* _Problem_
Output the whole listing with nothing altered.

* _Entries shown_
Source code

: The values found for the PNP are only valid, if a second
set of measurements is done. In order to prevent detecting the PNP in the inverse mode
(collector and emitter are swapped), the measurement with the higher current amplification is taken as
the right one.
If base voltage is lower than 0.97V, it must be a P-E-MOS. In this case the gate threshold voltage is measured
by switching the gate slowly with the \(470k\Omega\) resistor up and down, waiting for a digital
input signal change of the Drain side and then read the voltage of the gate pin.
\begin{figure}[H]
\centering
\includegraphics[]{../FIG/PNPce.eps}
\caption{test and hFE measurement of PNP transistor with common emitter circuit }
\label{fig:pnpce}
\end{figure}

* _Response to this exercise_
Source code

: The values found for the PNP are only valid, if a second
set of measurements is done. In order to prevent detecting the PNP in the inverse mode
(collector and emitter are swapped), the measurement with the higher current amplification is taken as
the right one.
If base voltage is lower than 0.97V, it must be a P-E-MOS. In this case the gate threshold voltage is measured
by switching the gate slowly with the \(470k\Omega\) resistor up and down, waiting for a digital
input signal change of the Drain side and then read the voltage of the gate pin.
\begin{figure}[H]
\centering
\includegraphics[]{../FIG/PNPce.eps}
\caption{test and hFE measurement of PNP transistor with common emitter circuit }
\label{fig:pnpce}
\end{figure}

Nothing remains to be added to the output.